Skogan defined physical disorders as “the overt signs of negligence or unchecked decay as well as the visible consequences of malevolent misconduct” (Skogan, 1990). Examples of way that these physical disorders were measured as graffiti, drug dealing, public drunkenness, littering, and broken windows. Skogan’s research is vital, as he concluded that both fear of crime and how residents perceive crime is positively correlated with social disorder and the theory of broken windows. He also notes that communities in which disorder was present served as a warning sign to the community becoming a victim of robbery. Skogan’s findings are in conjunction with broken windows theory and support the findings that small signs of disorder serve as a precursor to more crime.
On April 11, graffiti was found on trains being kept in storage at the 168th St. subway station in Washington Heights, NY. New York Daily news reports that the tags were large and bright, some spanning the entire length of the train car and some three to four-foot high.
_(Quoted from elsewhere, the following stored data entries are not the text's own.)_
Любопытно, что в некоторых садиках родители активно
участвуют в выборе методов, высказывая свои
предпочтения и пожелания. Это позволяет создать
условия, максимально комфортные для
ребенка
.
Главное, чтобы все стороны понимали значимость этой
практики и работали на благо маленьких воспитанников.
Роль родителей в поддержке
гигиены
Police officers recognized the graffiti, as it was reminiscent of European street art. Upon conference with Interpol, it was in fact confirmed that the origins of the graffiti were Spanish. A trio of Spanish street artists Ricardo Espinola-Martinez, Ignacio Dominguez-Robles, and Manuel Cobano-Pareja were arrested and “are facing multiple charges of criminal mischief, making graffiti and criminal trespass” (Tracy, 2018).
It has now been uncovered that on April 8, the trio flew into LaGuardia Airport, and would sneak into train yards each night to complete their artwork on the train cars. An MTA employee spotted the trio one night as they were completing their graffiti and reported the license plate of their getaway car to the police. The plates were run, and the trio’s rental car was identified. Upon arrest, the trio apologized for the damage they had left. Despite making bail for this first arrest, the men were arrested again for another charge of graffiti in Manhattan. In total, the men caused about $10,000 worth of damage (Tracy, 2018). The police officers are enforcing the ideas of broken windows theory in this case. By upholding the standard that graffiti is illegal, they are trying to maintain order in the community. The trio caused a substantial amount of damage to the train cars. If the cars were to be in use with this graffiti, they would present a negative image, one that is the opposite of what the city of New York wants its residents to see.
The city upholds a strict policy of punishing misdemeanors and maintaining order. A recent crackdown of the NYC style policing has also impacted countries across the globe, as they are beginning to recognize the positive impact that occurs when the ideas of broken windows theory are upheld. By holding the trio accountable for their actions, the police officers are sending a message to the general public that this crime will not be tolerated, and that order must be maintained. If something like this was to fall through the cracks, society would begin to get the idea that order is not maintained and little slip-ups such as this incident are acceptable.
As mentioned before, one broken window left unrepaired will soon by one of many unrepaired broken windows. This puts residents into the mindset that society does not care to maintain order and provokes an atmosphere in which crime can occur. Thus, broken windows must be repaired, and graffiti artists must be reprimanded for breaking the law so to maintain order. Conclusion When a broken window is left untended, it serves as a small, but significant, sign that no one cares and hints at the breakdown of civic controls. An area home to a broken window is now prone to criminal activity and is no longer as secure as it once was. George Kelling and James Q. Wilson’s broken windows theory has been supported by research and empirical studies. It also serves as an explanation in the case of the trio of Spanish graffiti artists. In a society where order is maintained, petty and violent crime will not appear.